Mais uma assistência à população carente

Banco de Materiais de Construção visa atender população de baixo poder aquisitivo

Frequentemente, após a conclusão de obras de feitura ou reforma de imóveis ocorre a sobra de algum tipo de material de construção. O armazenamento deste nem sempre é possível e o descarte não costuma ser simples.

Por outro lado, o preço elevado dos produtos do tipo costuma ser uma barreira para pessoas carentes aperfeiçoarem suas moradias.

Pensando nesses dois lados da moeda, protocolei um projeto de lei que visa a criação do Banco Municipal de Materiais de Construção da Cidade de São Paulo. Voltado à população de baixa renda, ele seria um instrumento fundamental para agregar dignidade à vida de quem se encontra em situação de vulnerabilidade social.

A ideia é fazer do banco de materiais de construção um centro para armazenamento e redistribuição de sobras de matérias primas da construção civil, resíduos sólidos que possam ser utilizados em obras, materiais devolvidos pelo próprio município e doações de empresas, entidades não governamentais e da comunidade em geral.

Os produtos seriam distribuídos ao mencionado público-alvo em dois casos: construção, reforma ou recuperação de moradia própria ou recuperação de moradia em virtude de emergência/calamidade, tais como incêndios, desabamentos, alagamentos e demais fenômenos que causem danos à habitação dessas pessoas desde que não sejam elas as responsáveis pelos sinistros.

Com isso, o Poder Público, em conjunto com a sociedade civil e o apoio de empresários, poderá contribuir para diminuir as claras desigualdades da cidade. Mais: os aterros recebem um alívio, por deixarem de receber esses resíduos – úteis e reaproveitáveis  – e o município economiza com o transporte e descarte destes.

Trata-se, portanto, de uma alternativa eficiente para destinação adequada de materiais que estejam em condições de uso, mas que não serão comercializados ou utilizados.

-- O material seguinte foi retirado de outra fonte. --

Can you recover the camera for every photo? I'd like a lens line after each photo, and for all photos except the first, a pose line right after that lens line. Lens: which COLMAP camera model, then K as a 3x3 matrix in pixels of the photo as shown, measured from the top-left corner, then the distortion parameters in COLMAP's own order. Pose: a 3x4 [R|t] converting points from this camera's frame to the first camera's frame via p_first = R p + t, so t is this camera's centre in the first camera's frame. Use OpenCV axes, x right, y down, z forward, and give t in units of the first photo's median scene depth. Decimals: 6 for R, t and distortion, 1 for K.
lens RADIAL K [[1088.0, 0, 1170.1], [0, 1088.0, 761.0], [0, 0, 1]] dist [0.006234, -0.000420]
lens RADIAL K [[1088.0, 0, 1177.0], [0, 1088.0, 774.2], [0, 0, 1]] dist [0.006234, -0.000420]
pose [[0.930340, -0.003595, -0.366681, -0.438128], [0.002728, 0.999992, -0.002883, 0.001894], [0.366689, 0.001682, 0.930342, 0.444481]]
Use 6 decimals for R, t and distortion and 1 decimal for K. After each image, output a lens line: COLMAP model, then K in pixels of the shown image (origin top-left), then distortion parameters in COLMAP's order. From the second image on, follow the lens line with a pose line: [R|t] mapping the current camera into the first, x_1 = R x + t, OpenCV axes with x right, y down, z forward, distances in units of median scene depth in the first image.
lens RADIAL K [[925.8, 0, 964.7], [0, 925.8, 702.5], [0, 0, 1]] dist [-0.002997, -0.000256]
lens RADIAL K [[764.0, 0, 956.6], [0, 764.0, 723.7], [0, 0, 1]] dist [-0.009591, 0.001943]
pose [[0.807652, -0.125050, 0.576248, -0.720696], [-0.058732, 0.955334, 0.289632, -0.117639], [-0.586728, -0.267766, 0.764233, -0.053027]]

Por fim, vale sublinhar que o banco possuirá uma estrutura de estocagem e logística para receber doações, classificá-las e distribuí-las, conforme determinações do Executivo.

O projeto do banco de materiais de construção deve passar pelas comissões da Câmara Municipal antes de entrar na pauta de votação em plenário. Quando isso acontecer, deve ser aprovado em duas votações pelo Legislativo e para seguir para análise do prefeito. Mediante aval deste, ganha o status de lei. Não há prazo definido para esse trâmite.